* Source passage
+ + + + +
To renormalize, we need to choose a theoretical Dirichlet distribution.
alpha = peak_alpha(n_authors, 1, peak = .8, scale = 10)
target_entropy = expected_entropy(alpha)
target_entropy
## [1] 0.997604
exponent = tidy(fitted_tmf, n_authors, 'gamma') |>
target_power(document, gamma, target_entropy)
exponent
## [1] 4.186508
tidy(fitted_tmf, n_authors, 'gamma', exponent = exponent) |>
left_join(meta_df, by = c('document' = 'title')) |>
ggplot(aes(document, gamma, fill = topic)) +
geom_col() +
facet_wrap(vars(author), scales = 'free_x') +
scale_x_discrete(guide = 'none') +
scale_fill_viridis_d()
## Warning in left_join(tidy(fitted_tmf, n_authors, "gamma", exponent = exponent), : Detected an unexpected many-to-many relationship between `x` and `y`.
## ℹ Row 601 of `x` matches multiple rows in `y`.
## ℹ Row 1 of `y` matches multiple rows in `x`.
## ℹ If a many-to-many relationship is expected, set `relationship =
## "many-to-many"` to silence this warning.
tidy(fitted_tmf, n_authors, 'gamma', exponent = exponent) |>
left_join(meta_df, by = c('document' = 'title')) |>
ggplot(aes(topic, document, fill = gamma)) +
geom_raster() +
facet_grid(rows = vars(author), scales = 'free_y', switch = 'y') +
scale_y_discrete(guide = 'none') +
theme(strip.text.y.left = element_text(angle = 0))
## Warning in left_join(tidy(fitted_tmf, n_authors, "gamma", exponent = exponent), : Detected an unexpected many-to-many relationship between `x` and `y`.
## ℹ Row 601 of `x` matches multiple rows in `y`.
## ℹ Row 1 of `y` matches multiple rows in `x`.
## ℹ If a many-to-many relationship is expected, set `relationship =
## "many-to-many"` to silence this warning.
+ + + + +
* Extracted records

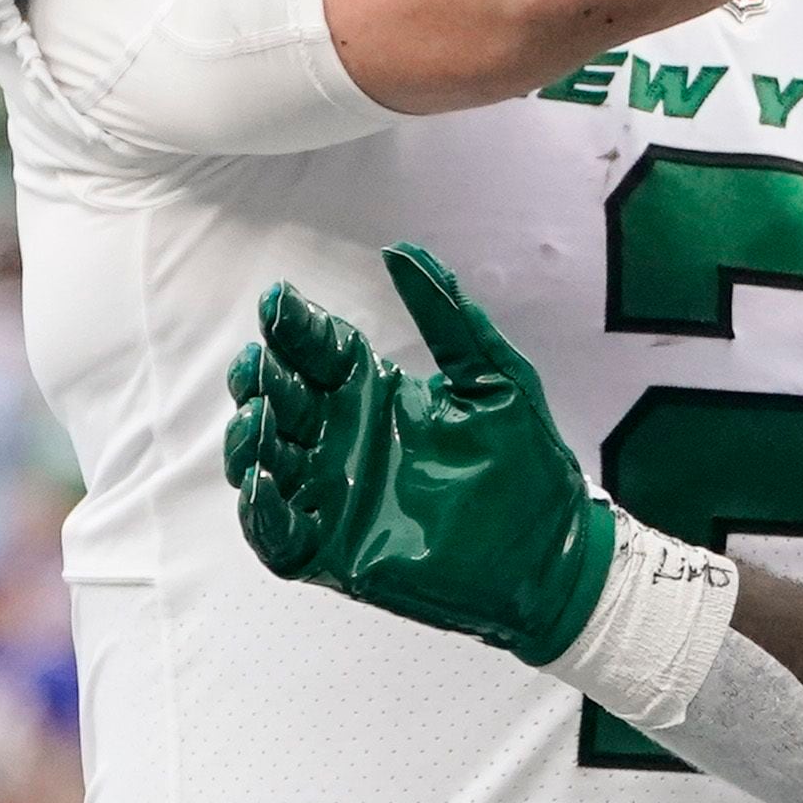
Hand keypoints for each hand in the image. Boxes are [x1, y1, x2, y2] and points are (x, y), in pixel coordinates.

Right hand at [223, 244, 614, 664]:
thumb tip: (402, 250)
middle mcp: (344, 440)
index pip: (319, 351)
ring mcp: (333, 495)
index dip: (294, 326)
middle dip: (261, 378)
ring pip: (262, 461)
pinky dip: (259, 510)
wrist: (554, 552)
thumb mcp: (494, 378)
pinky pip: (276, 532)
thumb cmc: (529, 463)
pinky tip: (260, 482)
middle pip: (279, 399)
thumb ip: (448, 317)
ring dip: (248, 438)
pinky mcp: (332, 550)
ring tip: (259, 416)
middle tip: (260, 362)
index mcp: (376, 394)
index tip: (278, 300)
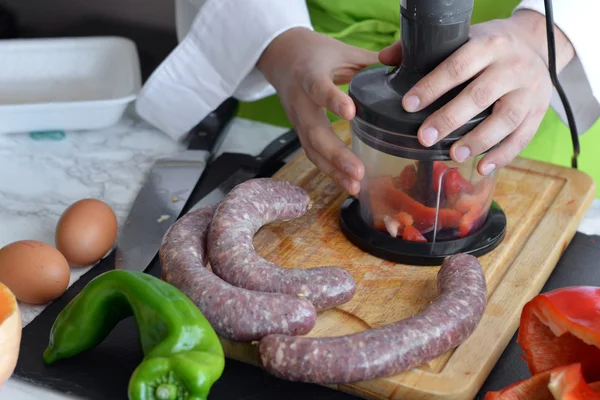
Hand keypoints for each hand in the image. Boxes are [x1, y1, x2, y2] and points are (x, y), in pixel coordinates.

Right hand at [257, 28, 378, 194]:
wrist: (281, 58)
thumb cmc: (315, 53)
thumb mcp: (340, 51)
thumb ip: (369, 61)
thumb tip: (404, 67)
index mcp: (309, 75)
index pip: (318, 88)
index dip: (332, 100)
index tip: (351, 113)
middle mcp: (300, 101)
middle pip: (314, 131)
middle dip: (336, 154)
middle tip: (358, 171)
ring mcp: (298, 120)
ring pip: (312, 149)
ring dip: (334, 170)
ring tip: (355, 186)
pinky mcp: (300, 133)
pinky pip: (313, 154)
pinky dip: (330, 171)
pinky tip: (349, 184)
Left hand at [379, 10, 574, 175]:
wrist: (534, 42)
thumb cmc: (488, 45)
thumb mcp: (462, 37)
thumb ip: (425, 49)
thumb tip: (384, 58)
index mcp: (489, 44)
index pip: (458, 66)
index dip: (432, 87)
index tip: (408, 105)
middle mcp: (512, 66)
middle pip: (480, 96)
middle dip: (449, 119)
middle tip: (424, 138)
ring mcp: (529, 90)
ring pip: (505, 119)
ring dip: (478, 141)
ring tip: (454, 156)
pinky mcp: (539, 111)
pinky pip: (523, 137)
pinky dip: (503, 155)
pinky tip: (482, 167)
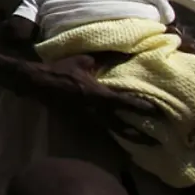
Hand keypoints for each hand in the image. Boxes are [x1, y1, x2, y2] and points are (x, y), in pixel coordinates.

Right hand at [28, 56, 160, 144]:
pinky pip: (100, 127)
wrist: (38, 82)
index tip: (157, 112)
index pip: (124, 102)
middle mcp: (95, 109)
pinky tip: (118, 135)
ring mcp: (87, 116)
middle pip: (121, 124)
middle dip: (137, 133)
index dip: (141, 107)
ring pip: (111, 129)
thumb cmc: (60, 70)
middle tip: (154, 141)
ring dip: (126, 135)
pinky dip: (111, 132)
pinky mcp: (79, 119)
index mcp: (97, 94)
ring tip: (141, 143)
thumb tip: (125, 50)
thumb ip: (105, 58)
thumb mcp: (83, 60)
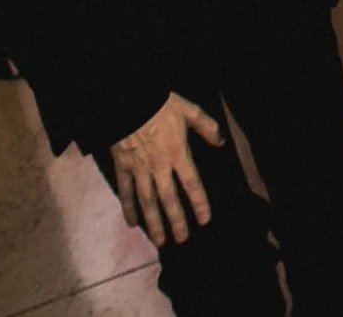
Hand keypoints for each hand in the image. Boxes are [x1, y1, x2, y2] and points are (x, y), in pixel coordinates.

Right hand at [110, 92, 224, 246]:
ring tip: (159, 241)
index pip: (192, 183)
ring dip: (153, 222)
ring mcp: (139, 169)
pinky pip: (125, 191)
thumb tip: (220, 142)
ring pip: (147, 201)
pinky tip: (132, 223)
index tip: (205, 220)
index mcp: (177, 153)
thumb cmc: (160, 105)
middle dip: (176, 221)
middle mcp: (159, 166)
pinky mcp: (122, 167)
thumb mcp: (189, 109)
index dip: (199, 203)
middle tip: (181, 240)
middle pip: (169, 199)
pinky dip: (128, 208)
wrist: (128, 102)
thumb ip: (206, 126)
+ + + + +
* Work to complete
[A] Reproduce the part of the topic-model code that begins with the words containing "To renormalize, we" and ends with "target_entropy = expected_entropy(alpha)", with no changes.
[B] In the topic-model code, what value is printed for the exponent computed by target_power?

* Outputs for the tasks
[A]
To renormalize, we need to choose a theoretical Dirichlet distribution.
alpha = peak_alpha(n_authors, 1, peak = .8, scale = 10)
target_entropy = expected_entropy(alpha)

[B] 4.186508